Our son would like to live in Eretz Yisroel after he gets married. He says that this is very important to him. For how long? No one knows. But he definitely wants to start off there. Is this something we should tell shadchanim when they first redd a shidduch? Or is it something better left for our son to share on a date once he meets a girl?
In many, if not most cases, when shadchanim meet with young men who express an intent to learn for any number of years post-marriage, the topic of whether a bachur hopes to further his Talmud Torah acumen as a kollel yungerman living abroad is essentially de rigueur. Thus, in all likelihood, the inquiry at hand will tend to answer itself circumstantially, more often than not.
And if any particular conversations with shadchanim play out otherwise, leaving this topic unbroached in the course of natural dialogue, I really cannot say that I feel strongly one way or another. When it comes to matters which are rather normative in either direction (such as, where one would like to reside, or how substantial a duration they would like to sit and learn for), I believe it predominantly boils down to how firm a single man or woman happens be, personally, on that specific point.
Accordingly, if establishing his abode in Eretz Yisroel is non-negotiable for a bachur, it would certainly be prudent to share that with shadchanim, so that they can redd him young women who are known to be equally passionate about Artzeinu Hakedosha, or who are at least agreeable to venturing across the globe as they initiate the first major chapter of their matrimonial life. However, if learning in Eretz Yisroel stands as a quixotic desire for a bachur, but would not hold him back from dating or becoming espoused to a young woman who prefers to remain stateside, should she overall match up with what he is looking for in a bride, I do not feel there is any great difference with respect to how or when he discloses where he would most prefer to inaugurate his domicile. In such a scenario, ultimately, it will become a subject for him and his potentially betrothed to negotiate among themselves, as they each decide where they are willing to compromise, in order to bring to fruition a shidduch that seems quite right on many vital fronts, but slightly less so on others.
After all, enduring as entirely intransigent is a poor recipe for triumph in shidduchim.

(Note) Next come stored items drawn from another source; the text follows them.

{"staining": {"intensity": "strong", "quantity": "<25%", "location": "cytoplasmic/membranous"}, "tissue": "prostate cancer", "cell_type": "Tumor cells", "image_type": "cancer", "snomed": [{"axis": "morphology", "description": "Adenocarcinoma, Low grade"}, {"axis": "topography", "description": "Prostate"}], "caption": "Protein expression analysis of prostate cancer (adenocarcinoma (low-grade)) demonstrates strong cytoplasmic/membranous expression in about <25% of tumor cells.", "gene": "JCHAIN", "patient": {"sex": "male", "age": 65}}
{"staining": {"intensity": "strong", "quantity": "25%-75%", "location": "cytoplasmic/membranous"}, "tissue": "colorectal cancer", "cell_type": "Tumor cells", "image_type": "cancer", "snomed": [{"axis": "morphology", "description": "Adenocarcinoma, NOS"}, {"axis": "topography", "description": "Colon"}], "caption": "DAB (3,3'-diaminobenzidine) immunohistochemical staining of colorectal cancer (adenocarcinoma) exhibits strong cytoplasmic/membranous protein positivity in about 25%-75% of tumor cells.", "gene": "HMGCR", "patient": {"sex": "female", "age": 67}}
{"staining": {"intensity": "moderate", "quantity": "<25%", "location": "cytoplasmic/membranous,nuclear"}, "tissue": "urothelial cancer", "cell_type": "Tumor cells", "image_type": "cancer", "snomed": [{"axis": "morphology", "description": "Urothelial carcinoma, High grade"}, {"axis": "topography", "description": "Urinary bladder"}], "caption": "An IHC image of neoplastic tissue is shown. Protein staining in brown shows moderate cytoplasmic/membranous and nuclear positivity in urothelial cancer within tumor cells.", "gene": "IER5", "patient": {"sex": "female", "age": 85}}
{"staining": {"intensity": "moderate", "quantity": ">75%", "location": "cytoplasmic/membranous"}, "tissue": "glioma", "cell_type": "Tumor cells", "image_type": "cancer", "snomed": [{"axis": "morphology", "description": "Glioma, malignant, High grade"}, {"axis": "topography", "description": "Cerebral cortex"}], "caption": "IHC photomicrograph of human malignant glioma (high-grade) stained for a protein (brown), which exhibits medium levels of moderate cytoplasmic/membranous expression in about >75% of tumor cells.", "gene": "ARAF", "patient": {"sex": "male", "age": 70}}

No couple walks to the chupah without each party having to come to terms with conceding something meaningful for the sake of the true and higher goal in question – namely, marrying someone with whom they are excited about spending a lifetime and building a family, and about whom they are confident that their primary ideals as Yidden are synchronized harmoniously.
May the Yosheiv Seiser impart but a drop from His hidden and secret knowledge upon all those who are navigating the windy roads of shidduchim, so that they, in turn, may succeed magnificently in unearthing and orchestrating that beautiful synthesis which only emerges when two disparate entities join as one in His service.